2.- El párrafo que vamos a escuchar de la Primera Carta de San Pablo a los fieles de Corinto –que es nuestra segunda lectura de hoy—sólo se puede entender desde el contexto que escribía el Apóstol. Se esperaba la segunda venida del Señor y no parecía muy oportuno cambiar en esos tiempos de provisionalidad. De todos modos, no dejan de ser las palabras de Pablo un buen argumento para la doctrina del celibato eclesial. Eso no significa –de manera alguna—que el Apóstol de los gentiles sea contrario al matrimonio.

3.- La autoridad en la enseñanza de Jesús contrasta con la palabrería habitual de escribas y doctores acostumbrados a hablar mucho y a decir poco. En el Evangelio de Marcos que se proclama hoy se advierte la especial percepción de la gente sencilla que ve en Jesús de Nazaret una capacidad de enseñanza directa, fuerte y asequible. Por otro lado, el ejemplo puesto por el reconocimiento de esa misma autoridad por parte de los demonios pone en primer plano la existencia del demonio frente a la hay muy polémica tendencia que la niega. El Evangelio nos enseña a creer en la suprema autoridad de Jesús, nuestro maestro.

Lectura de Postcomunión

MONICIÓN

Mañana lunes, día 2, la Iglesia celebra la Presentación de Nuestro Señor. Os proponemos, como meditación final de la Eucaristía de este domingo, esta preciosa oración.
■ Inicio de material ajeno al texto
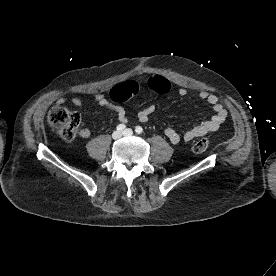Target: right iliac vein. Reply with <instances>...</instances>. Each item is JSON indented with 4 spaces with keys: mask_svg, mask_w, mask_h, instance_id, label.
Returning <instances> with one entry per match:
<instances>
[{
    "mask_svg": "<svg viewBox=\"0 0 276 276\" xmlns=\"http://www.w3.org/2000/svg\"><path fill=\"white\" fill-rule=\"evenodd\" d=\"M121 136H122V134H121L120 131H114L113 134H112V138H113L114 140L120 139Z\"/></svg>",
    "mask_w": 276,
    "mask_h": 276,
    "instance_id": "obj_1",
    "label": "right iliac vein"
}]
</instances>
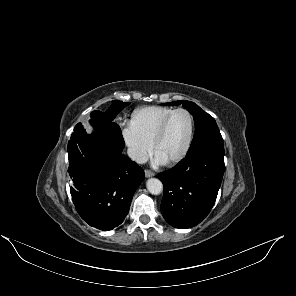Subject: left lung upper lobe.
<instances>
[{
    "instance_id": "left-lung-upper-lobe-1",
    "label": "left lung upper lobe",
    "mask_w": 296,
    "mask_h": 296,
    "mask_svg": "<svg viewBox=\"0 0 296 296\" xmlns=\"http://www.w3.org/2000/svg\"><path fill=\"white\" fill-rule=\"evenodd\" d=\"M180 104H182L193 115L196 127L195 134L187 155H190L205 147L223 144V138L220 134L215 119L202 110L198 105L187 100L165 103V105L169 106Z\"/></svg>"
}]
</instances>
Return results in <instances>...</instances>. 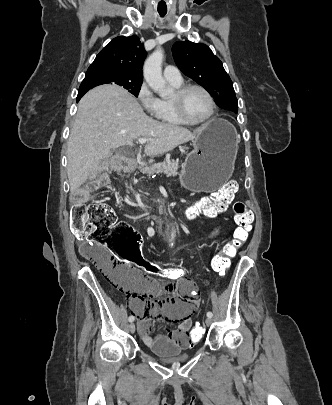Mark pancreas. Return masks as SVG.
Listing matches in <instances>:
<instances>
[{
    "label": "pancreas",
    "mask_w": 332,
    "mask_h": 405,
    "mask_svg": "<svg viewBox=\"0 0 332 405\" xmlns=\"http://www.w3.org/2000/svg\"><path fill=\"white\" fill-rule=\"evenodd\" d=\"M179 163L175 160H166V162H159L153 164L148 169L149 174L163 173L167 177H175L178 175Z\"/></svg>",
    "instance_id": "cf45deb5"
}]
</instances>
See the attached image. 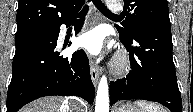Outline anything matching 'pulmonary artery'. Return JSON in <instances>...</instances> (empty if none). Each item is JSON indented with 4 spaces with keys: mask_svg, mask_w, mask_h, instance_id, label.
<instances>
[{
    "mask_svg": "<svg viewBox=\"0 0 193 112\" xmlns=\"http://www.w3.org/2000/svg\"><path fill=\"white\" fill-rule=\"evenodd\" d=\"M108 7L112 12H119L120 11V6L118 3L114 2V1H110L108 3Z\"/></svg>",
    "mask_w": 193,
    "mask_h": 112,
    "instance_id": "obj_1",
    "label": "pulmonary artery"
}]
</instances>
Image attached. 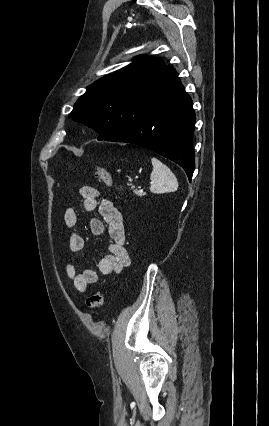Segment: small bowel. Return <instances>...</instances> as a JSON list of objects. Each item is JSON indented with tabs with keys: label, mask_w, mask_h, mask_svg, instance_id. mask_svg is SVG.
Returning <instances> with one entry per match:
<instances>
[{
	"label": "small bowel",
	"mask_w": 269,
	"mask_h": 426,
	"mask_svg": "<svg viewBox=\"0 0 269 426\" xmlns=\"http://www.w3.org/2000/svg\"><path fill=\"white\" fill-rule=\"evenodd\" d=\"M79 194L82 198L83 209L87 212L97 209L100 216L90 220L89 226L92 235L101 236L107 230L110 238L109 252L98 262L99 272L104 275L120 273L130 262L125 247V227L121 213L95 187L83 186L80 188ZM78 220V214L74 209L68 208L64 211L63 221L67 227L75 228ZM83 247L84 238L82 235L78 232L72 233L69 239L70 252L78 254ZM65 271L68 279L79 293H84L90 285H94L98 281V274L94 269L79 270L74 259L67 262Z\"/></svg>",
	"instance_id": "c3829d8e"
}]
</instances>
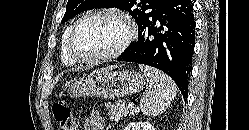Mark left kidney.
Returning <instances> with one entry per match:
<instances>
[{
    "label": "left kidney",
    "mask_w": 249,
    "mask_h": 130,
    "mask_svg": "<svg viewBox=\"0 0 249 130\" xmlns=\"http://www.w3.org/2000/svg\"><path fill=\"white\" fill-rule=\"evenodd\" d=\"M125 130H155L149 122H132L125 127Z\"/></svg>",
    "instance_id": "1"
}]
</instances>
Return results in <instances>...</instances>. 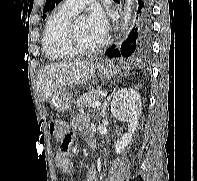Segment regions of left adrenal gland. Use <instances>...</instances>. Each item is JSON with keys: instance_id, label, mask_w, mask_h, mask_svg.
Wrapping results in <instances>:
<instances>
[{"instance_id": "1", "label": "left adrenal gland", "mask_w": 197, "mask_h": 181, "mask_svg": "<svg viewBox=\"0 0 197 181\" xmlns=\"http://www.w3.org/2000/svg\"><path fill=\"white\" fill-rule=\"evenodd\" d=\"M115 91H116V88H114V90L111 92V94L107 97V99L103 103V106H102L101 111H100V116L101 117H104L106 115V110H107V107L109 105V101L112 98V96L114 95Z\"/></svg>"}]
</instances>
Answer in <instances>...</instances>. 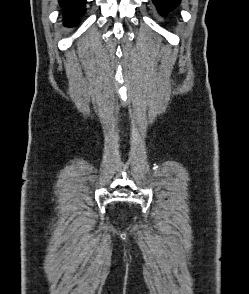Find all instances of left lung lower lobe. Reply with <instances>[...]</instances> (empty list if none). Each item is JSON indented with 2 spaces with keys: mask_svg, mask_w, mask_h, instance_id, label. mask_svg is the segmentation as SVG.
I'll return each mask as SVG.
<instances>
[{
  "mask_svg": "<svg viewBox=\"0 0 249 294\" xmlns=\"http://www.w3.org/2000/svg\"><path fill=\"white\" fill-rule=\"evenodd\" d=\"M181 0H153V3L157 6L160 13L166 14L171 9L176 7Z\"/></svg>",
  "mask_w": 249,
  "mask_h": 294,
  "instance_id": "obj_1",
  "label": "left lung lower lobe"
}]
</instances>
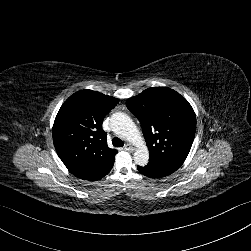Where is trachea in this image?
Instances as JSON below:
<instances>
[{
  "mask_svg": "<svg viewBox=\"0 0 251 251\" xmlns=\"http://www.w3.org/2000/svg\"><path fill=\"white\" fill-rule=\"evenodd\" d=\"M112 143H113V146H116V147H122L124 145V142L118 137H114L112 140Z\"/></svg>",
  "mask_w": 251,
  "mask_h": 251,
  "instance_id": "trachea-1",
  "label": "trachea"
}]
</instances>
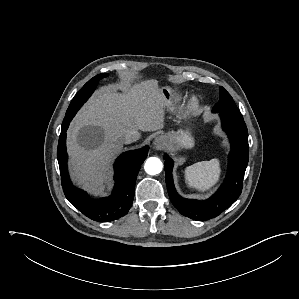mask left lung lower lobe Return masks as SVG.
Wrapping results in <instances>:
<instances>
[{
  "mask_svg": "<svg viewBox=\"0 0 299 299\" xmlns=\"http://www.w3.org/2000/svg\"><path fill=\"white\" fill-rule=\"evenodd\" d=\"M222 127L231 142L228 173L219 190L208 200L197 201L179 196L172 179V160L165 155V173L168 194L173 205L186 217L197 221H206L217 217L229 208L240 196L243 178L248 164V131L243 117L226 112H218Z\"/></svg>",
  "mask_w": 299,
  "mask_h": 299,
  "instance_id": "0a47b994",
  "label": "left lung lower lobe"
}]
</instances>
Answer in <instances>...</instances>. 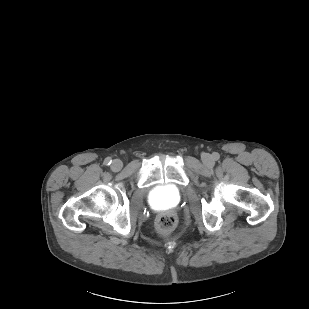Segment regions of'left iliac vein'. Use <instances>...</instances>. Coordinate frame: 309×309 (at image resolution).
Masks as SVG:
<instances>
[{"instance_id": "4c4485c4", "label": "left iliac vein", "mask_w": 309, "mask_h": 309, "mask_svg": "<svg viewBox=\"0 0 309 309\" xmlns=\"http://www.w3.org/2000/svg\"><path fill=\"white\" fill-rule=\"evenodd\" d=\"M202 161L207 166H213L214 165V160H213L212 156L209 155V154H203Z\"/></svg>"}]
</instances>
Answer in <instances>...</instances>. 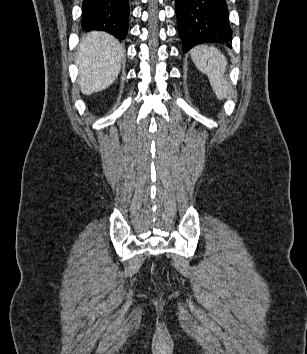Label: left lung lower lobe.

PRESENTÁIS A VUESTRO HIJO A DIOS

Vosotros, María y José, llevasteis a Jesús al templo,

se lo presentasteis a Dios Padre, aun sabiendo quién era,

para que no le faltara su compañía y su amor,

para que le ayudara a vivir su historia de salvación.

 

Hoy queremos, con vosotros, presentar nuestra familia,

la que cada uno tenemos, más o menos cuidada,

la que todos creamos, con pequeños detalles cotidianos,

para que el Señor la bendiga y sea una comunidad.

 

Te presentamos, Padre, con María y José,

a todos los mayores de nuestra familia, y sus achaques,

a los niños y jóvenes, con todas sus locuras,

y a los adultos con todas sus tareas y corduras.

 

Bendícenos a todos y mantennos unidos,

ayúdanos a hacer circular el amor y expresarlo,

a llenar de pequeños detalles la vida diaria,

y a ayudarnos a ser felices y solidarios juntos.

 

Cuida Tú, Señor, a cada uno de los nuestros,

envuélvenos a todos en la seguridad de tu amor,

dinamiza nuestra vida para que construyamos tu reino

y hagamos que a nuestro alrededor se viva algo mejor.

 

Tú, Padre, conoces el momento que vive cada uno,

sugiérenos a los demás cómo poderle apoyar,

para que viva contento y supere las dificultades

y juntos, unos a otros, nos impulsemos a la plenitud.


Exhortación de despedida

Jesús nos ha enseñado hoy que debemos buscar la enseñanza con autoridad y no la mera palabrería. Y esto puede aplicarse a todas las cosas de la vida.